Saved entries:

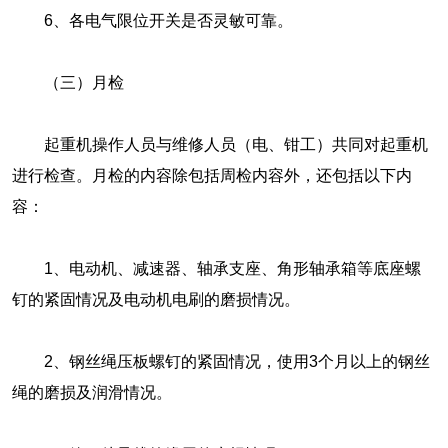
6、各电气限位开关是否灵敏可靠。
（三）月检
起重机操作人员与维修人员（电、钳工）共同对起重机
进行检查。月检的内容除包括周检内容外，还包括以下内
容：
1、电动机、减速器、轴承支座、角形轴承箱等底座螺
钉的紧固情况及电动机电刷的磨损情况。
2、钢丝绳压板螺钉的紧固情况，使用3个月以上的钢丝
绳的磨损及润滑情况。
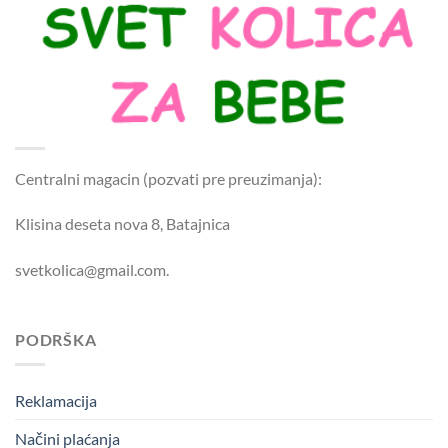
Centralni magacin (pozvati pre preuzimanja):
Klisina deseta nova 8, Batajnica
svetkolica@gmail.com.
PODRŠKA
Reklamacija
Načini plaćanja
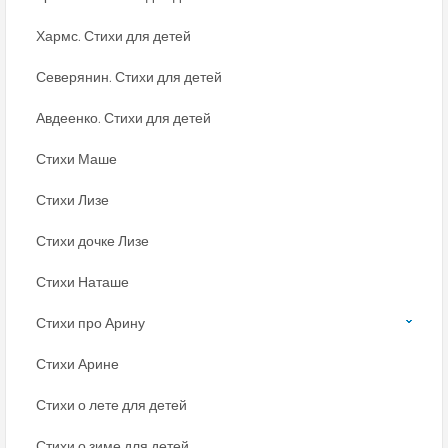
Хармс. Стихи для детей
Северянин. Стихи для детей
Авдеенко. Стихи для детей
Стихи Маше
Стихи Лизе
Стихи дочке Лизе
Стихи Наташе
Стихи про Арину
Стихи Арине
Стихи о лете для детей
Стихи о зиме для детей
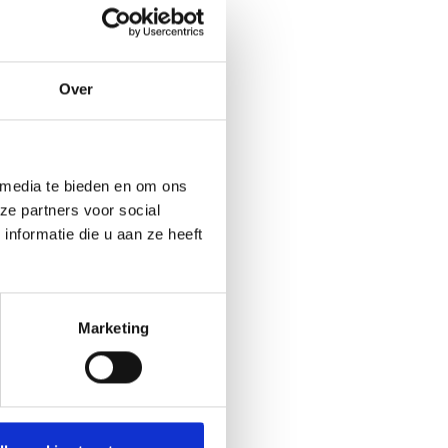
Over
 media te bieden en om ons
ze partners voor social
nformatie die u aan ze heeft
Marketing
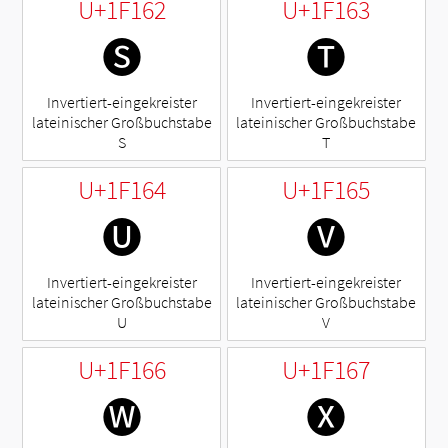
U+1F162
U+1F163
🅢
🅣
Invertiert-eingekreister
Invertiert-eingekreister
lateinischer Großbuchstabe
lateinischer Großbuchstabe
S
T
U+1F164
U+1F165
🅤
🅥
Invertiert-eingekreister
Invertiert-eingekreister
lateinischer Großbuchstabe
lateinischer Großbuchstabe
U
V
U+1F166
U+1F167
🅦
🅧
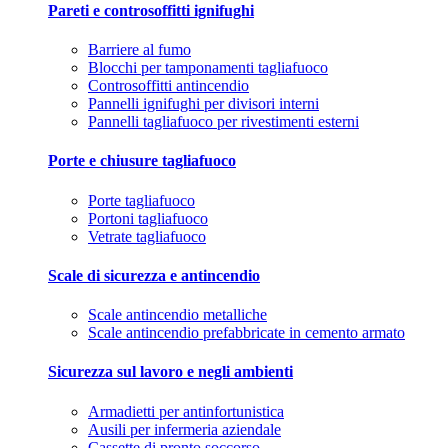
Pareti e controsoffitti ignifughi
Barriere al fumo
Blocchi per tamponamenti tagliafuoco
Controsoffitti antincendio
Pannelli ignifughi per divisori interni
Pannelli tagliafuoco per rivestimenti esterni
Porte e chiusure tagliafuoco
Porte tagliafuoco
Portoni tagliafuoco
Vetrate tagliafuoco
Scale di sicurezza e antincendio
Scale antincendio metalliche
Scale antincendio prefabbricate in cemento armato
Sicurezza sul lavoro e negli ambienti
Armadietti per antinfortunistica
Ausili per infermeria aziendale
Cassette di pronto soccorso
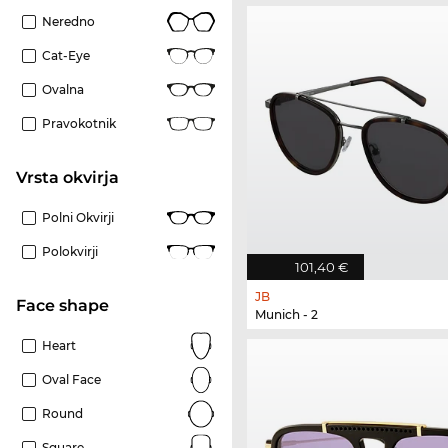
Neredno
Cat-Eye
Ovalna
Pravokotnik
Vrsta okvirja
Polni Okvirji
Polokvirji
101,40 €
JB
Face shape
Munich - 2
Heart
Oval Face
Round
Square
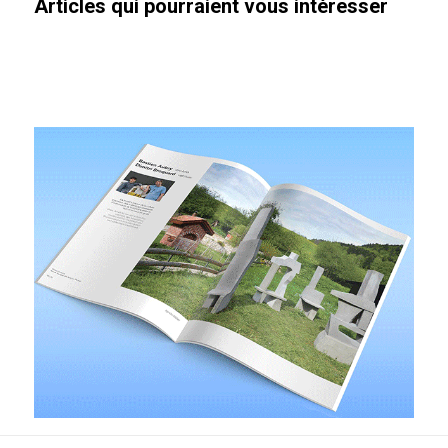
Articles qui pourraient vous intéresser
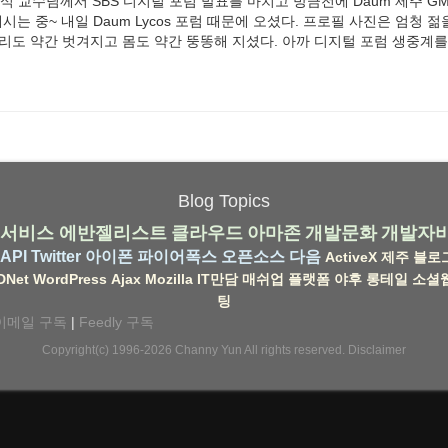
식 교수님께서 SBS 디지털 포럼 발표를 마치고 방금전에 Daum 제주 GM
시는 중~ 내일 Daum Lycos 포럼 때문에 오셨다. 프로필 사진은 엄청 젊
리도 약간 벗겨지고 몸도 약간 뚱똥해 지셨다. 아까 디지털 포럼 생중계
Blog Topics
서비스
에반젤리스트
클라우드
아마존
개발문화
개발자
API
Twitter
아이폰
파이어폭스
오픈소스
다음
ActiveX
제주
블로
DNet
WordPress
Ajax
Mozilla
IT만담
매쉬업
플랫폼
야후
롱테일
소셜
팅
이메일 구독
|
Feedly 구독
Copyright(c) 1996-2026
Channy Yun
All rights reserved.
Disclaimer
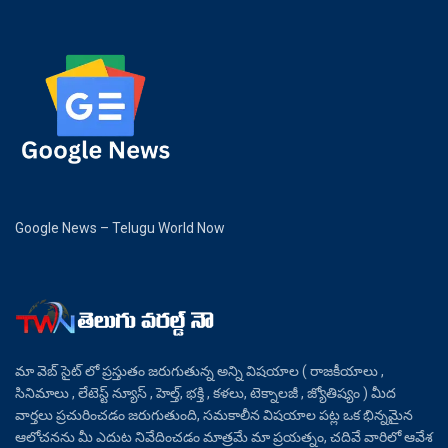
Google News – Telugu World Now
మా వెబ్ సైట్ లో ప్రస్తుతం జరుగుతున్న అన్ని విషయాల ( రాజకీయాలు ,
సినిమాలు , లేటెస్ట్ న్యూస్ , హెల్త్, భక్తి , కళలు, టెక్నాలజీ , జ్యోతిష్యం ) మీద
వార్తలు ప్రచురించడం జరుగుతుంది, సమకాలీన విషయాల పట్ల ఒక భిన్నమైన
ఆలోచనను మీ ఎదుట నివేదించడం మాత్రమే మా ప్రయత్నం, చదివే వారిలో ఆవేశ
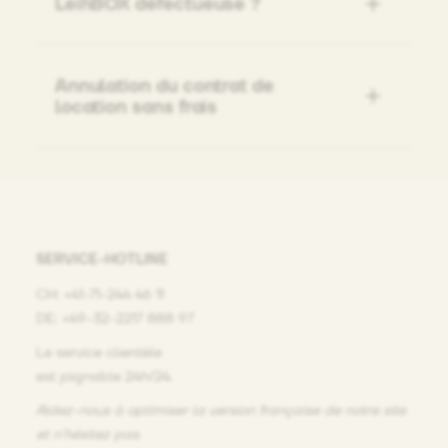
LeihBOX défectueuse ?
Annulation du contrat de
location sans frais
SERVICE-HOTLINE
CH: +41-71-244 46 11
DE: +49-32-2217 888 97
Le service clientèle
est joignable 24h/24.
Aidez-nous à optimiser la version française de notre site
et n’hésitez pas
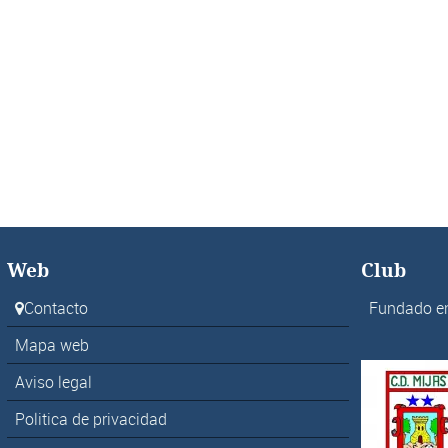
Web
Club
Contacto
Fundado e
Mapa web
Aviso legal
Politica de privacidad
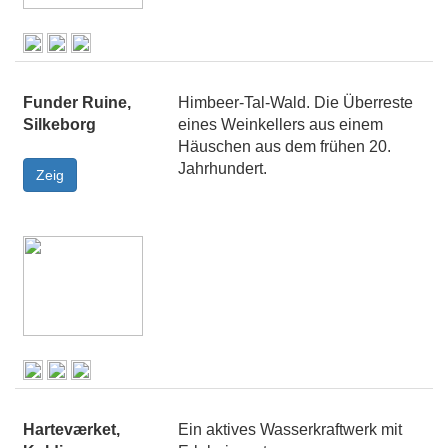
Funder Ruine,
Himbeer-Tal-Wald. Die Überreste
Silkeborg
eines Weinkellers aus einem
Häuschen aus dem frühen 20.
Jahrhundert.
Harteværket,
Ein aktives Wasserkraftwerk mit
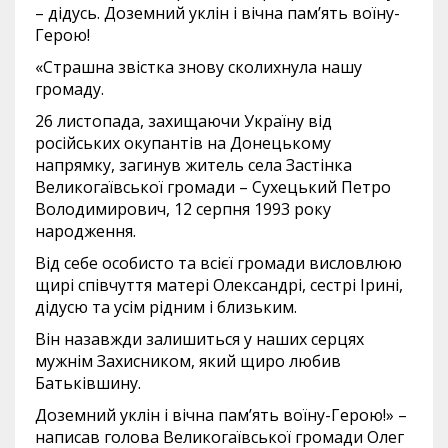
– дідусь. Доземний уклін і вічна памʼять воїну-
Герою!
«Страшна звістка знову сколихнула нашу
громаду.
26 листопада, захищаючи Україну від
російських окупантів на Донецькому
напрямку, загинув житель села Застінка
Великогаївської громади – Сухецький Петро
Володимирович, 12 серпня 1993 року
народження.
Від себе особисто та всієї громади висловлюю
щирі співчуття матері Олександрі, сестрі Ірині,
дідусю та усім рідним і близьким.
Він назавжди залишиться у наших серцях
мужнім Захисником, який щиро любив
Батьківшину.
Доземний уклін і вічна памʼять воїну-Герою!» –
написав голова Великогаївської громади Олег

Aim of the exercise: All lines that contain the word "уклін" must be copied from the records above.

Solved problem:
– дідусь. Доземний уклін і вічна памʼять воїну-
Доземний уклін і вічна памʼять воїну-Герою!» –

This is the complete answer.